Monday, January 4, 2016

Joplin Rice -- Hurricane Alaska

I wrote about Joplin Rice's Low Hum a few months ago, but Rice edged in another 2015 release at almost the last second. Rice has melancholy down to a fine art. Where Low Hum saw Rice alone in his bedroom crooning ballads to an acoustic guitar, Hurricane Alaska finds him alone in his bedroom with the magic of multi-tracking. The full band sound suits Rice: he has a strong power pop sensibility that calls to mind Athens, GA ca. the early '90s. It allows his plaintive voice and lyrics about isolation become lost in a swell of cheerful song, which ultimately drives his point home even more.

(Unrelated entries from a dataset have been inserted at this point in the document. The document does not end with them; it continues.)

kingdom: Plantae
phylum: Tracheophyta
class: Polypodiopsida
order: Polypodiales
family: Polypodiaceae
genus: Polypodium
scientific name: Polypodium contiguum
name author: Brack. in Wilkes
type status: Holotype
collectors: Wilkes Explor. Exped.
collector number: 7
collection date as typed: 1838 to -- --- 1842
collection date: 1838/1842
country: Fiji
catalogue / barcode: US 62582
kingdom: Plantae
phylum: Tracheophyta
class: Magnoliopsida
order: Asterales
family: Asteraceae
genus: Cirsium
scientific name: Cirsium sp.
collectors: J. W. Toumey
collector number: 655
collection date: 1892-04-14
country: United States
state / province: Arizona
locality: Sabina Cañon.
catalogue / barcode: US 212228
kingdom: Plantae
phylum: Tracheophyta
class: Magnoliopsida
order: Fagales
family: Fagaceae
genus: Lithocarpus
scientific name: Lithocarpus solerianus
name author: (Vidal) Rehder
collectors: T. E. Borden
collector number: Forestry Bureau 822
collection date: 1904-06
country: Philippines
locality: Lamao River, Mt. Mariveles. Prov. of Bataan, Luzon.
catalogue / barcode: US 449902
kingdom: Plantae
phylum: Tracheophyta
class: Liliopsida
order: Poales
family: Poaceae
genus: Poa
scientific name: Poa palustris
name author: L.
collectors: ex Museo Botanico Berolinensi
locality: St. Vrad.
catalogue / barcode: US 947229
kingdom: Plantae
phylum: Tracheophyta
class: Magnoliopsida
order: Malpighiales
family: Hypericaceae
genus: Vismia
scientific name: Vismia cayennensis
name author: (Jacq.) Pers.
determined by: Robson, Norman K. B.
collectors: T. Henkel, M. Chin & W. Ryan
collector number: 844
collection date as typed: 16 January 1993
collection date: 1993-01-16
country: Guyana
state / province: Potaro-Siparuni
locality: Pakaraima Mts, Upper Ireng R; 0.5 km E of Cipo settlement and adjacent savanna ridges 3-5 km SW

For better or worse, the layered music obfuscates Rice's pointed lyrics. That's not necessarily a bad thing, though -- it serves to soften the blow. When you hear

if you ask me out i probably won't go
even though you're beautiful//don't act like you don't know
'cause you don't need to be look-aftering
while the rest of your life should be happening
so give me bourbon in a cup
give me somewhere to throw up
give me pictures in the sky
give me someone i can fight
'cause you should be somewhere disastering
with someone else who doesn't understand what that can mean


float through the distorted guitars, maybe after your third listen, you'll find yourself good and sucker-punched. Hurricane Alaska is a sobering album -- or at least one for sobering up -- but it might be the right kind of bitter medicine to drink when you're in a funk.